• _DATASET_:
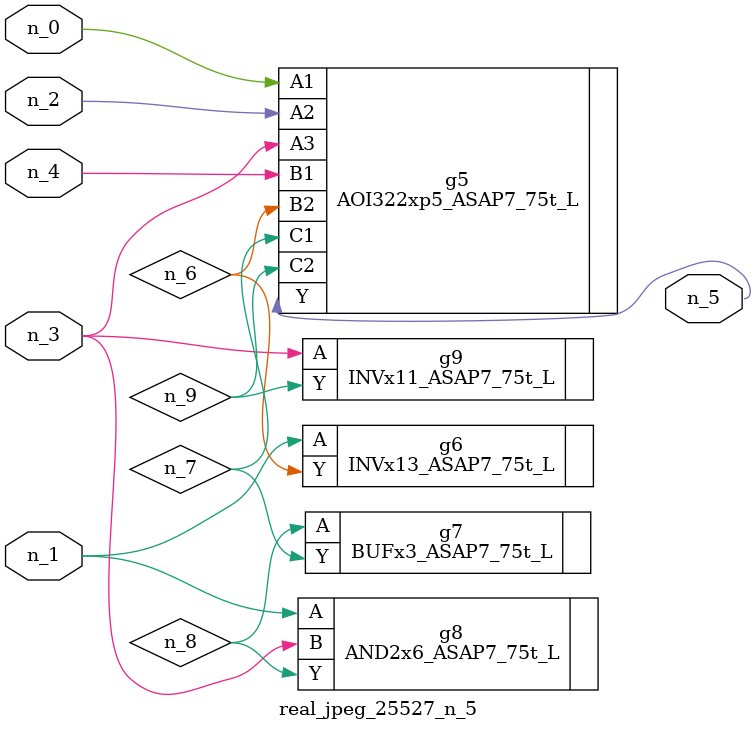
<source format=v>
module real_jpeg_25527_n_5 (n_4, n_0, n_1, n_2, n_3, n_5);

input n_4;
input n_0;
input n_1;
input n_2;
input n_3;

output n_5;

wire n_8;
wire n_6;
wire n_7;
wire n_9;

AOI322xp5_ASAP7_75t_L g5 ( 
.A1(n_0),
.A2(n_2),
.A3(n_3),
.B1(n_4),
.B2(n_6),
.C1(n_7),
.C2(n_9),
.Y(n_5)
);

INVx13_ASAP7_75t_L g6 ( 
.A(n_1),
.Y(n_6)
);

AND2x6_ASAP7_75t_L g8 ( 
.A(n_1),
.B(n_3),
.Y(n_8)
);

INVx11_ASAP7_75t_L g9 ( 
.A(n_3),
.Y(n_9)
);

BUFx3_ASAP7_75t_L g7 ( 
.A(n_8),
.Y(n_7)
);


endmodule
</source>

• _THE TASK_: Return the records above exactly as written, but without any of the pictures.

• _YOUR SOLUTION_:
<source format=v>
module real_jpeg_25527_n_5 (n_4, n_0, n_1, n_2, n_3, n_5);

input n_4;
input n_0;
input n_1;
input n_2;
input n_3;

output n_5;

wire n_8;
wire n_6;
wire n_7;
wire n_9;

AOI322xp5_ASAP7_75t_L g5 ( 
.A1(n_0),
.A2(n_2),
.A3(n_3),
.B1(n_4),
.B2(n_6),
.C1(n_7),
.C2(n_9),
.Y(n_5)
);

INVx13_ASAP7_75t_L g6 ( 
.A(n_1),
.Y(n_6)
);

AND2x6_ASAP7_75t_L g8 ( 
.A(n_1),
.B(n_3),
.Y(n_8)
);

INVx11_ASAP7_75t_L g9 ( 
.A(n_3),
.Y(n_9)
);

BUFx3_ASAP7_75t_L g7 ( 
.A(n_8),
.Y(n_7)
);


endmodule
</source>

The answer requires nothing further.